SOSTENIBILITÀ E AMBIENTE Ricevere un regalo può essere un’esperienza gratificante, soprattutto per l’entusiasmo che si prova mentre lo scartiamo. Incarto e decorazioni colorate sono legati da pochi centimetri di adesivo, che spesso non si sa poi dove smaltire, rischiando di alimentare montagne di rifiuti, se non fosse per la raccolta differenziata.
Purtroppo non tutto si può riciclare. Lo scotch del nastro da regali ha una funzione pratica, una storia curiosa da conoscere, ma è anche un rifiuto complesso da trattare. Vediamo dove si butta quando si scarta un regalo, prestando attenzione alla sostenibilità, perché conoscere i materiali e le loro modalità di smaltimento può fare la differenza per le tasche e l’ambiente.
Come è nato il nastro adesivo?
La soluzione al problema di fissare in modo pratico i materiali arriva nel 1921 con l’invenzione della carta abrasiva impermeabile Wetordry da parte della ditta americana 3M (le tre “m” stanno per Minnesota Mining and Manufacturing Company”. L’intuito venne direttamente dalla mente di Richard Drew, ricercatore assistente della 3M. All’epoca i mezzi nelle officine carrozzerie venivano verniciati proteggendo le rifiniture con mezzi di fortuna, come carta di giornale e colla artigianale, perciò Drew fiutò il bisogno di una carta che aderisse non troppo e che fosse più facile da rimuovere a vernice asciugata.

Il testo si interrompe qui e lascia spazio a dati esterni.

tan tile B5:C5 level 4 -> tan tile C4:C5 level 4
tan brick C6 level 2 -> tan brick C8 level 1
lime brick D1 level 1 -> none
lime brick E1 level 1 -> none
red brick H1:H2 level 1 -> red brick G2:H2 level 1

Così, nel 1925, dopo numerosi tentativi, Drew sviluppò il nastro per mascheratura che ancora oggi chiamiamo “scotch”, composto da carta crespa trattata e un mix di colla da falegname e glicerina. Questo nastro, facilmente rimovibile, divenne subito un successo, aprendo la strada a un mercato oggi complesso come quello dei nastri adesivi, sia a uso domestico che professionale.

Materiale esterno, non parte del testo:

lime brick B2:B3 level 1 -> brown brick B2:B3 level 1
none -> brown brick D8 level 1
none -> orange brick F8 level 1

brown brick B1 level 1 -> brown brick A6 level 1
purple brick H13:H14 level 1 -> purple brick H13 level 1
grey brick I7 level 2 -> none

Dopo il primo brevetto Wetordry rilasciato da Richard Drew, il nastro adesivo arrivò ufficialmente in Europa nel 1937. Era fatto con colla da falegname e glicerina, e non aderiva troppo. Per gli europei, l’invenzione della ditta 3M era una novità, ma si pensava che l’azienda usasse poca colla per risparmiare. Una diceria popolare che si diffuse, così qualcuno la accusò di essere un’azienda “scozzese” (in riferimento alla presunta tirchieria degli scozzesi). Da questa curiosa storia di colore, ha cominciato a diffondersi il nome popolare “scotch“, in riferimento al nastro adesivo, che però non ha nessuna relazione diretta con la Scozia.
Quanti tipi di nastro adesivo ci sono?
Il nastro adesivo è onnipresente nei pacchetti regalo, in tanti colori, materiali e forme personalizzate, per chiudere o sigillare oggetti e incarti, nell’ambito ricreativo, professionale e domestico. Insomma, ancora oggi se ne fa largo utilizzo, ne viene prodotta in quantità industriali, e contribuisce non poco anche alla produzione di rifiuti. Ne esistono vari tipi, tra i quali:
- nastro adesivo in plastica (trasparente o marrone);
- nastro adesivo in carta colorata;
- nastro biadesivo;
- nastro adesivo in polipropilene (PPL);
- nastro adesivo in PVC;
- nastri isolanti;
- nastri telati;
- nastri personalizzati.
Ma allora, come fare con la differenziata, in un caso così complesso? Da qui, i dubbi che a volte inducono in errore o generano confusione.
Dove si butta il nastro da regali
Di qualsiasi tipo sia, il nastro adesivo va separato dagli altri imballaggi e gettato nel secco indifferenziato. Infatti, la colla presente sulla sua superficie non è riciclabile, rendendo erroneo smaltirlo nella plastica o nella carta, anche se è composto di questi materiali. Per ridurre l’impatto ambientale, si possono considerare alternative al nastro adesivo non riciclabile, naturali e sostenibili, come le seguenti:
- nastro di raso;
- spago.
Sono facili da lavorare in ambito creativo, come quando si deve impacchettare un regalo o decorare un oggetto da donare. Questi materiali possono essere conservati in casa e riutilizzati per futuri regali. Un gesto che potrebbe coinvolgere e sorprendere chi ricevere un regalo.